## TASK BRIEF
Arrange the lines below as a Markdown table with two columns, Row and Line, numbering each row and skipping any blank lines. Leave the pictures out.

## DATASET RECORDS
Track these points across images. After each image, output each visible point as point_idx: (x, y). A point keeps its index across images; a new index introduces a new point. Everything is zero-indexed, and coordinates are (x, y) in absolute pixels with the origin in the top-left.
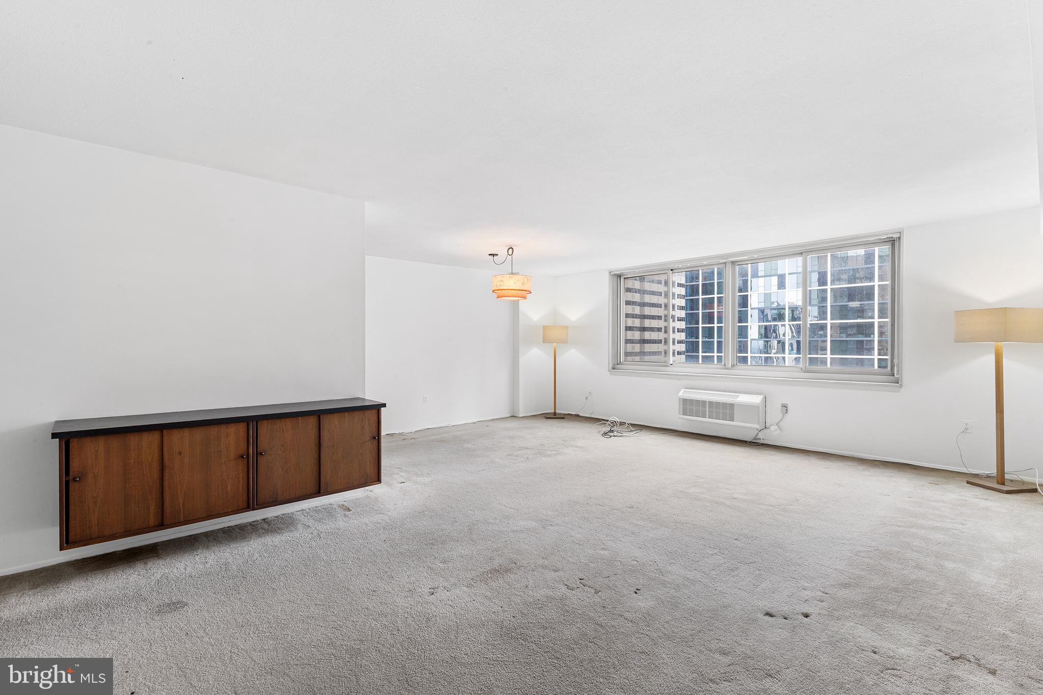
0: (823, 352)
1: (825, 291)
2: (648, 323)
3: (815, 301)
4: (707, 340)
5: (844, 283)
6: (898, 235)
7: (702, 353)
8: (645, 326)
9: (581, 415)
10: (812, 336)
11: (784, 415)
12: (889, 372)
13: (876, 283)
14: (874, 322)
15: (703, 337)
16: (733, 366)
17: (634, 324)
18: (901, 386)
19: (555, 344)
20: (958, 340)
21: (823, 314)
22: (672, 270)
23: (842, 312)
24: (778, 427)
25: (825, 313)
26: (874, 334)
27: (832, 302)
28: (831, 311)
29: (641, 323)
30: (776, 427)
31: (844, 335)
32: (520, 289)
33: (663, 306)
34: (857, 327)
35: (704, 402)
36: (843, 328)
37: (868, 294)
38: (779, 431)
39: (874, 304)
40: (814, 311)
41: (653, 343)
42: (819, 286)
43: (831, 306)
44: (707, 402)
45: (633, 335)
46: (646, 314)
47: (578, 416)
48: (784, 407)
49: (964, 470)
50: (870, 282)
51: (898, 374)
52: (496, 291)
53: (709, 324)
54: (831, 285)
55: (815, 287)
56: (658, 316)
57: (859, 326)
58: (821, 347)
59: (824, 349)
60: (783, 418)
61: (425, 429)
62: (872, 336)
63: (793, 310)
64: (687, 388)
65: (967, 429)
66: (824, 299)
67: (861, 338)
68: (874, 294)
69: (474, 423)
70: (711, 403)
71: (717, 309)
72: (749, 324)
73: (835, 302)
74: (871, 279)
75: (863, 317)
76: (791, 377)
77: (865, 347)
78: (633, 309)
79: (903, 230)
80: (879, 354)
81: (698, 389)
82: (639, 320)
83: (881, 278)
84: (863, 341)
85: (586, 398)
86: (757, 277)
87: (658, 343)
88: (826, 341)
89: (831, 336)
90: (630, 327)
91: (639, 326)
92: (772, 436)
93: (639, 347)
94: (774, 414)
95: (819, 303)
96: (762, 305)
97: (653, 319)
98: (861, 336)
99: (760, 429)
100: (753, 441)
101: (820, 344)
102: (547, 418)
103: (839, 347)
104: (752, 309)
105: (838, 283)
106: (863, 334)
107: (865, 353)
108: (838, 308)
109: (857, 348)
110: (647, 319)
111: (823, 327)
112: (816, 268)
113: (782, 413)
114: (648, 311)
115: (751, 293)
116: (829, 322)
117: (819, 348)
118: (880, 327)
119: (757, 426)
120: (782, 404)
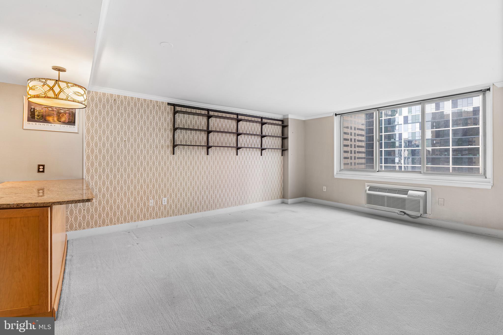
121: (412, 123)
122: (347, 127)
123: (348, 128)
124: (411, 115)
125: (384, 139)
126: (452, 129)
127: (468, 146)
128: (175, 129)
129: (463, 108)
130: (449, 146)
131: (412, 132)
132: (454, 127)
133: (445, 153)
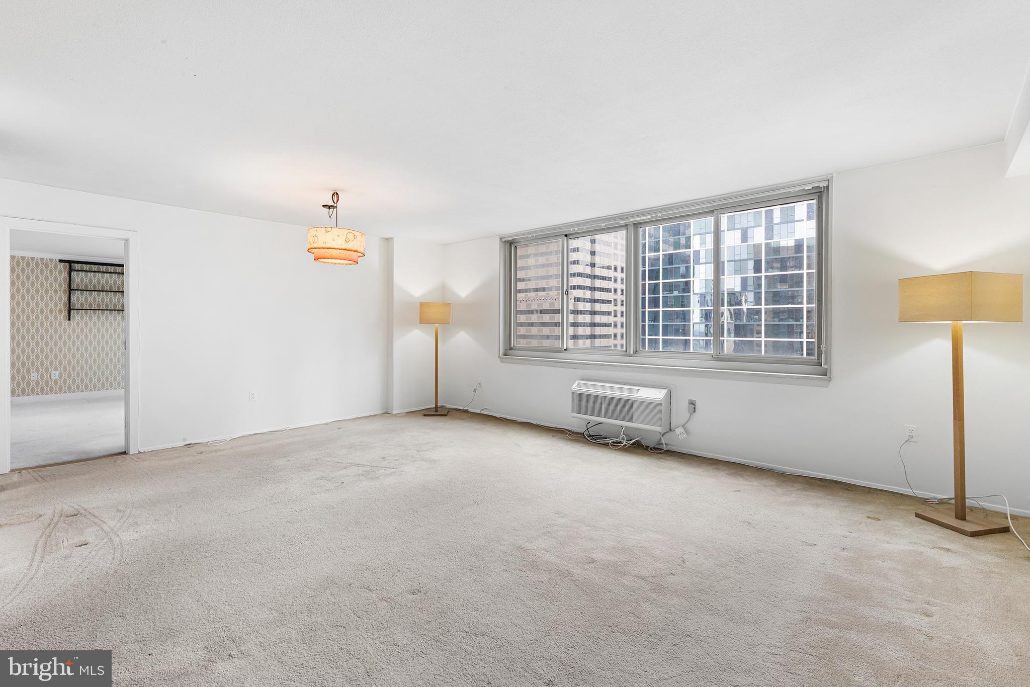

## OUTPUT FOR THIS EXERCISE
| Row | Line |
|---|---|
| 1 | Track these points across images. After each image, output each visible point as point_idx: (x, y). A point keeps its index across images; a new index introduces a new point. Everything is zero-indexed, and coordinates are (x, y) in absolute pixels with the origin in the top-left. |
| 2 | 0: (823, 352) |
| 3 | 1: (825, 291) |
| 4 | 2: (648, 323) |
| 5 | 3: (815, 301) |
| 6 | 4: (707, 340) |
| 7 | 5: (844, 283) |
| 8 | 6: (898, 235) |
| 9 | 7: (702, 353) |
| 10 | 8: (645, 326) |
| 11 | 9: (581, 415) |
| 12 | 10: (812, 336) |
| 13 | 11: (784, 415) |
| 14 | 12: (889, 372) |
| 15 | 13: (876, 283) |
| 16 | 14: (874, 322) |
| 17 | 15: (703, 337) |
| 18 | 16: (733, 366) |
| 19 | 17: (634, 324) |
| 20 | 18: (901, 386) |
| 21 | 19: (555, 344) |
| 22 | 20: (958, 340) |
| 23 | 21: (823, 314) |
| 24 | 22: (672, 270) |
| 25 | 23: (842, 312) |
| 26 | 24: (778, 427) |
| 27 | 25: (825, 313) |
| 28 | 26: (874, 334) |
| 29 | 27: (832, 302) |
| 30 | 28: (831, 311) |
| 31 | 29: (641, 323) |
| 32 | 30: (776, 427) |
| 33 | 31: (844, 335) |
| 34 | 32: (520, 289) |
| 35 | 33: (663, 306) |
| 36 | 34: (857, 327) |
| 37 | 35: (704, 402) |
| 38 | 36: (843, 328) |
| 39 | 37: (868, 294) |
| 40 | 38: (779, 431) |
| 41 | 39: (874, 304) |
| 42 | 40: (814, 311) |
| 43 | 41: (653, 343) |
| 44 | 42: (819, 286) |
| 45 | 43: (831, 306) |
| 46 | 44: (707, 402) |
| 47 | 45: (633, 335) |
| 48 | 46: (646, 314) |
| 49 | 47: (578, 416) |
| 50 | 48: (784, 407) |
| 51 | 49: (964, 470) |
| 52 | 50: (870, 282) |
| 53 | 51: (898, 374) |
| 54 | 52: (496, 291) |
| 55 | 53: (709, 324) |
| 56 | 54: (831, 285) |
| 57 | 55: (815, 287) |
| 58 | 56: (658, 316) |
| 59 | 57: (859, 326) |
| 60 | 58: (821, 347) |
| 61 | 59: (824, 349) |
| 62 | 60: (783, 418) |
| 63 | 61: (425, 429) |
| 64 | 62: (872, 336) |
| 65 | 63: (793, 310) |
| 66 | 64: (687, 388) |
| 67 | 65: (967, 429) |
| 68 | 66: (824, 299) |
| 69 | 67: (861, 338) |
| 70 | 68: (874, 294) |
| 71 | 69: (474, 423) |
| 72 | 70: (711, 403) |
| 73 | 71: (717, 309) |
| 74 | 72: (749, 324) |
| 75 | 73: (835, 302) |
| 76 | 74: (871, 279) |
| 77 | 75: (863, 317) |
| 78 | 76: (791, 377) |
| 79 | 77: (865, 347) |
| 80 | 78: (633, 309) |
| 81 | 79: (903, 230) |
| 82 | 80: (879, 354) |
| 83 | 81: (698, 389) |
| 84 | 82: (639, 320) |
| 85 | 83: (881, 278) |
| 86 | 84: (863, 341) |
| 87 | 85: (586, 398) |
| 88 | 86: (757, 277) |
| 89 | 87: (658, 343) |
| 90 | 88: (826, 341) |
| 91 | 89: (831, 336) |
| 92 | 90: (630, 327) |
| 93 | 91: (639, 326) |
| 94 | 92: (772, 436) |
| 95 | 93: (639, 347) |
| 96 | 94: (774, 414) |
| 97 | 95: (819, 303) |
| 98 | 96: (762, 305) |
| 99 | 97: (653, 319) |
| 100 | 98: (861, 336) |
| 101 | 99: (760, 429) |
| 102 | 100: (753, 441) |
| 103 | 101: (820, 344) |
| 104 | 102: (547, 418) |
| 105 | 103: (839, 347) |
| 106 | 104: (752, 309) |
| 107 | 105: (838, 283) |
| 108 | 106: (863, 334) |
| 109 | 107: (865, 353) |
| 110 | 108: (838, 308) |
| 111 | 109: (857, 348) |
| 112 | 110: (647, 319) |
| 113 | 111: (823, 327) |
| 114 | 112: (816, 268) |
| 115 | 113: (782, 413) |
| 116 | 114: (648, 311) |
| 117 | 115: (751, 293) |
| 118 | 116: (829, 322) |
| 119 | 117: (819, 348) |
| 120 | 118: (880, 327) |
| 121 | 119: (757, 426) |
| 122 | 120: (782, 404) |
| 123 | 121: (412, 123) |
| 124 | 122: (347, 127) |
| 125 | 123: (348, 128) |
| 126 | 124: (411, 115) |
| 127 | 125: (384, 139) |
| 128 | 126: (452, 129) |
| 129 | 127: (468, 146) |
| 130 | 128: (175, 129) |
| 131 | 129: (463, 108) |
| 132 | 130: (449, 146) |
| 133 | 131: (412, 132) |
| 134 | 132: (454, 127) |
| 135 | 133: (445, 153) |